The Authority of Experience
I’ve been shipping code since the days of table-based layouts, through the transition to RWD, and into the modern chaos of JS application and mobile development. I’ve worked on everything from international companies to true mom-and-pop shops. Most of that time was spent under the roof of one organization.
I have a passion for learning and problem solving. I enjoy going to conferences like JSNation and Drupalcon, to find the people who are in the trenches, running into the same absurd problems I am.

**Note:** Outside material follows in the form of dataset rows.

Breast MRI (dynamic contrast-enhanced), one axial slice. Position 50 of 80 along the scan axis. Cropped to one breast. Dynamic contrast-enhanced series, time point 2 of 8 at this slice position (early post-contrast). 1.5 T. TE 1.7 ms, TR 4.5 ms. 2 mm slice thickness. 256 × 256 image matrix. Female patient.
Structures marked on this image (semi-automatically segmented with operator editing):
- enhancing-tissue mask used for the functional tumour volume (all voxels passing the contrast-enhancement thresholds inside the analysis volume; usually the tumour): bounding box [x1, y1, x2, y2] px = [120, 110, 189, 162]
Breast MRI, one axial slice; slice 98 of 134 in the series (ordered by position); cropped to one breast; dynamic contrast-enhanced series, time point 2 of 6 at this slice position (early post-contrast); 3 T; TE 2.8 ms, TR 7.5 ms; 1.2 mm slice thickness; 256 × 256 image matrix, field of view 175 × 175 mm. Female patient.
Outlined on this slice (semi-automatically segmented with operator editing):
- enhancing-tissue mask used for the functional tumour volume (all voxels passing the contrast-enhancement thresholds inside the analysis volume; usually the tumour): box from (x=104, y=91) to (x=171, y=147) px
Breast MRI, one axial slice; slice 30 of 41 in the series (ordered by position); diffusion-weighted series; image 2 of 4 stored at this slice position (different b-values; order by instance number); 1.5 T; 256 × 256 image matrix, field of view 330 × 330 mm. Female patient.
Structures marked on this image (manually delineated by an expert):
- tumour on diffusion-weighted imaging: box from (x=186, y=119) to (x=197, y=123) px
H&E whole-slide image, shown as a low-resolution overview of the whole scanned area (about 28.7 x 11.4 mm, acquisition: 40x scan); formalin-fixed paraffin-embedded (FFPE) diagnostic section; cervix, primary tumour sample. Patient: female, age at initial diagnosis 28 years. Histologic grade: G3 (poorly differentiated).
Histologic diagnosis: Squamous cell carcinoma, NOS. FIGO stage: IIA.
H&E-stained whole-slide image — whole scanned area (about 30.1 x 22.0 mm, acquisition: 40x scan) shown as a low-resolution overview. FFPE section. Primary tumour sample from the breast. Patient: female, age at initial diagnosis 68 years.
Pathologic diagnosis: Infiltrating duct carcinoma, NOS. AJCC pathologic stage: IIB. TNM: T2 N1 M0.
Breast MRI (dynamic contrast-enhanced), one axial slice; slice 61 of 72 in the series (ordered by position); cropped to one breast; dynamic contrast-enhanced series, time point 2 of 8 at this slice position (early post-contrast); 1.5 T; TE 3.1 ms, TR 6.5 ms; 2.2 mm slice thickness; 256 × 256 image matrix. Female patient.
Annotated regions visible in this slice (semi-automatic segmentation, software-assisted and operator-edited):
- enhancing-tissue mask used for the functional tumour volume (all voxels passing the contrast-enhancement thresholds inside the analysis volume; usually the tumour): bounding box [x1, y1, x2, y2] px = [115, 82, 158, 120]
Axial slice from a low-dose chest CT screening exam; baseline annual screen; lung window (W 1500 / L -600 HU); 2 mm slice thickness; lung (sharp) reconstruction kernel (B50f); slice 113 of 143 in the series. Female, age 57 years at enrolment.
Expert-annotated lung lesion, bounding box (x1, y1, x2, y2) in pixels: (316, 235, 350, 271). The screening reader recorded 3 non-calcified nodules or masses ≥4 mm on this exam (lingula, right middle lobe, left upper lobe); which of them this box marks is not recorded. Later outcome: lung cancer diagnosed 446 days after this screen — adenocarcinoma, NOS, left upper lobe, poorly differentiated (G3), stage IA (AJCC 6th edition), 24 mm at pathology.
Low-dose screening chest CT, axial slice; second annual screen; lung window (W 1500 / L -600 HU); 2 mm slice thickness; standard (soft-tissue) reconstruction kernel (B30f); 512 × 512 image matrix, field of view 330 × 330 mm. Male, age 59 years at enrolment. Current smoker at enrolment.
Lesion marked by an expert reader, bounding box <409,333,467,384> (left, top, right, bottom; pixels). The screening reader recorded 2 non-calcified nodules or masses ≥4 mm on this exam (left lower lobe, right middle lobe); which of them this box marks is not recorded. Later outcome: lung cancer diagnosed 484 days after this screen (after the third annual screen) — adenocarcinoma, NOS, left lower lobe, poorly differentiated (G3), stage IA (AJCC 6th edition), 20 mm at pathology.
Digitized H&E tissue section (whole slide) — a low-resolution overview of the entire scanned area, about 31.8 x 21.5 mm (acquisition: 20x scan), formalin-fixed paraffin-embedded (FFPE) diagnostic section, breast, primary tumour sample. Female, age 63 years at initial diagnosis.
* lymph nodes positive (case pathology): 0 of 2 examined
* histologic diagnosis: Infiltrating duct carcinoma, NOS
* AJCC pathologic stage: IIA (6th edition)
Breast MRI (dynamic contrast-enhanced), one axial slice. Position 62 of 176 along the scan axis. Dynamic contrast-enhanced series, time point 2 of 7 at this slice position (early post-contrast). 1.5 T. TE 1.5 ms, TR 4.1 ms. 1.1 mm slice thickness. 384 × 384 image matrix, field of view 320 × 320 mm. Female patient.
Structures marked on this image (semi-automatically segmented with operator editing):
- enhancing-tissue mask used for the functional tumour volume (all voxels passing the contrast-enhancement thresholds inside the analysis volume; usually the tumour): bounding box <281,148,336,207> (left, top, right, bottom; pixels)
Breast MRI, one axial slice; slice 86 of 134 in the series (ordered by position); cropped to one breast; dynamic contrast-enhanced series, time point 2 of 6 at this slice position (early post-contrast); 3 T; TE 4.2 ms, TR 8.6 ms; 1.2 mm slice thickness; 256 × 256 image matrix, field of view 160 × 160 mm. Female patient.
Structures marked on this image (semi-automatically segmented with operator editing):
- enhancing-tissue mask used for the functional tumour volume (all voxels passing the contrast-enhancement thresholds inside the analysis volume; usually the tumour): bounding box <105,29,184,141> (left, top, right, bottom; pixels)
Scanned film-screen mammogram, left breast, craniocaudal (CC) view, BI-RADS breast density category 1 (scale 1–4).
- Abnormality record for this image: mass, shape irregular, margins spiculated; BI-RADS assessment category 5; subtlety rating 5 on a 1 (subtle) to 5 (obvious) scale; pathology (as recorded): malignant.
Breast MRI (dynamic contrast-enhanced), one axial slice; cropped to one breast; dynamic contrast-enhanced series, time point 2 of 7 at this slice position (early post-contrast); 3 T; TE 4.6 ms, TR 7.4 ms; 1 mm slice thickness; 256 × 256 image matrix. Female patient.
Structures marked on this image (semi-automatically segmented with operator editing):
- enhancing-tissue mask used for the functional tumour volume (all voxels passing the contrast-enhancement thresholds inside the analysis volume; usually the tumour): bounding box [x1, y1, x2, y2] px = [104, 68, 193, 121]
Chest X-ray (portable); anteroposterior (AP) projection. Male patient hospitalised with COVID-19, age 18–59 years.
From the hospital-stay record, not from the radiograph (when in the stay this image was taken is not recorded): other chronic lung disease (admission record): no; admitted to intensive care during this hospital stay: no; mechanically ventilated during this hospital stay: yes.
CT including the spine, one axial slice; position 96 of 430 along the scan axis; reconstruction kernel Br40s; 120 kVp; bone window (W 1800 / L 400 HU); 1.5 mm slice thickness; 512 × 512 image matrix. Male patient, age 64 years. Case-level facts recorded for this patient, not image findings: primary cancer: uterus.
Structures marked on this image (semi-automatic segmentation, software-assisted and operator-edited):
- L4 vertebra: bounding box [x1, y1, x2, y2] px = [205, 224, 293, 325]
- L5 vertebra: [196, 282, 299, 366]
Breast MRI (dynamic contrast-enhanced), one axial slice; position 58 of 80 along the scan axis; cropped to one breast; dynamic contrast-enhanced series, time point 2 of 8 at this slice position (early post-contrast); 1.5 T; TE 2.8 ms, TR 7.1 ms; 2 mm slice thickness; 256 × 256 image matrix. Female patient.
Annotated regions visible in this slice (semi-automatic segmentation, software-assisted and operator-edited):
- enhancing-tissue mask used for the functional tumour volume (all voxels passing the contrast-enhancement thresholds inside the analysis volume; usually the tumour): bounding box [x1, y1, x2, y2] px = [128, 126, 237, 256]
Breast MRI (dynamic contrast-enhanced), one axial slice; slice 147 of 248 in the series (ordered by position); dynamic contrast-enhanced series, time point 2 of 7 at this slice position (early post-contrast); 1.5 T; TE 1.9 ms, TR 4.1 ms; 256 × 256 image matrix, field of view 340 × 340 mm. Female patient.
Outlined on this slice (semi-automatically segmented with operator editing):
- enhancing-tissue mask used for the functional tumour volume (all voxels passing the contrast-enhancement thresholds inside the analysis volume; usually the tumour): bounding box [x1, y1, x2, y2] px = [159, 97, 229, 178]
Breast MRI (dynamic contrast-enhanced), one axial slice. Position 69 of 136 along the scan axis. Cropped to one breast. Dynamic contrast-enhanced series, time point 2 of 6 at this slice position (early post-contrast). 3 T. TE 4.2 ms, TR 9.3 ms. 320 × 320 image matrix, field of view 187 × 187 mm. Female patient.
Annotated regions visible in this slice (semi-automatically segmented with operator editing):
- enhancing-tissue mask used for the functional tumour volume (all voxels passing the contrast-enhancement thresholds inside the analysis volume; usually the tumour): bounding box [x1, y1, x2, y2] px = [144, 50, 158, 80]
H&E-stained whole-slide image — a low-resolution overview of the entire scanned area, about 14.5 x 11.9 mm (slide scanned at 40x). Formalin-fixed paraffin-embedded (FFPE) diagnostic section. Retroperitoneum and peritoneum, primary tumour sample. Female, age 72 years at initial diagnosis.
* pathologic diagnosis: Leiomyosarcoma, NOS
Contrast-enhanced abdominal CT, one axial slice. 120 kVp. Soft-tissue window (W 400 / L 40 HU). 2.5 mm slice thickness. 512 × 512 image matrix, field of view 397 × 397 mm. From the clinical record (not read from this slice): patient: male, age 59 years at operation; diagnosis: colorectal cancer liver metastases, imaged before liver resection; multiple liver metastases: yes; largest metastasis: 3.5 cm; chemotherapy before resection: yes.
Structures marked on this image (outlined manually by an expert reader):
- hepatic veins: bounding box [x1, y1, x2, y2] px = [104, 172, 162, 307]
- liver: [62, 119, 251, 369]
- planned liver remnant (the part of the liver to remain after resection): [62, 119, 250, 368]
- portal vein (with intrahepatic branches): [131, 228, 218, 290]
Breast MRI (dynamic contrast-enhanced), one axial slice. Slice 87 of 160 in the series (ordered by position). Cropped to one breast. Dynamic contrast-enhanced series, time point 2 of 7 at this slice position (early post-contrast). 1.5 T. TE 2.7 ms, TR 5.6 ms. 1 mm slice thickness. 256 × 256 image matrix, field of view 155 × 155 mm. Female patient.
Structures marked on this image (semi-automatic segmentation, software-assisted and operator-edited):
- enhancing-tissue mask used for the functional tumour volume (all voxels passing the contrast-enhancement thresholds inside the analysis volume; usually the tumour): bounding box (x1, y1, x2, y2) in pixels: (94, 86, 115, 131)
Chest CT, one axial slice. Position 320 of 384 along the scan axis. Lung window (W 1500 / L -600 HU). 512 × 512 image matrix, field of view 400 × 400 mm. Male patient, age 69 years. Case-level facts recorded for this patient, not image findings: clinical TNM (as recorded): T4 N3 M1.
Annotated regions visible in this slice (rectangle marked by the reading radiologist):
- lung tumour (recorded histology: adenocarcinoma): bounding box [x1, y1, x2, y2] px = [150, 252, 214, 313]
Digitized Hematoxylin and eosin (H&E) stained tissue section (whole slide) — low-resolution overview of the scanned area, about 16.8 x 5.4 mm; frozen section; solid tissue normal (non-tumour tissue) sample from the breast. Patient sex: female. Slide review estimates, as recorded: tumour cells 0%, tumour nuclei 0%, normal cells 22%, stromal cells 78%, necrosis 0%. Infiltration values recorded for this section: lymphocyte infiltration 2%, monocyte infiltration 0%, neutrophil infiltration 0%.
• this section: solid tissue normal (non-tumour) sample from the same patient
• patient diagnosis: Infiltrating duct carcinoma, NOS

I love process and thinking critically on how we work and feeling satisfation in what we do.
Part of my story, and part of the lens through which I see every technical problem, is my journey with mental health and ADD. I've been through CBT, navigated episodes of severe burnout, substance-abuse, anxiety, depression, inattention and struggling with the double-edged sword of hyperfocus.
This isn't a sob story, just the truth and sharing vulnerabilty.
A Note on the Writing Process
I want to be completely transparent that I use AI to help structure and edit these blog posts. All the ideas, observations, and anecdotes are mine and true. For me, struggling with structured communication and an unreliable attention span, there would be no blog without this tool. If you’re not cool with that, I completely understand.
The literature out there is overwhelmingly geared toward massive companies solving big company problems. That's fine, but that's not everyones reality. I doubt my experience of working for a small, high-velocity operation is unique, and I feel this blog can fill that space.
I'm not here to force answers, but I have to believe that after all these years there is something I can share that can be benifical to someone finding themselves in a similar position.